_Given data_
==*==

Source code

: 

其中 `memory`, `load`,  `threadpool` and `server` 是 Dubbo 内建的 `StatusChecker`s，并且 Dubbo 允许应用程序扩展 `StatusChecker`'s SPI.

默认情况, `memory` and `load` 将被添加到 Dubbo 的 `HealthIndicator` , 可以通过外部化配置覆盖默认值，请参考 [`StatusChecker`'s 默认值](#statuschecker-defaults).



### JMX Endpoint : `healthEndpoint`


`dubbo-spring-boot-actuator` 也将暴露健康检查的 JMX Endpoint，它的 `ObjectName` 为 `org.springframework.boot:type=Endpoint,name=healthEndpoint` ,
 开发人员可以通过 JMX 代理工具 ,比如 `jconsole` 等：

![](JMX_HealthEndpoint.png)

==*==

_Problem description_
Extract each line of the rows above that contains the string "memory". Case counts.

_Solution to this task_
其中 `memory`, `load`,  `threadpool` and `server` 是 Dubbo 内建的 `StatusChecker`s，并且 Dubbo 允许应用程序扩展 `StatusChecker`'s SPI.
默认情况, `memory` and `load` 将被添加到 Dubbo 的 `HealthIndicator` , 可以通过外部化配置覆盖默认值，请参考 [`StatusChecker`'s 默认值](#statuschecker-defaults).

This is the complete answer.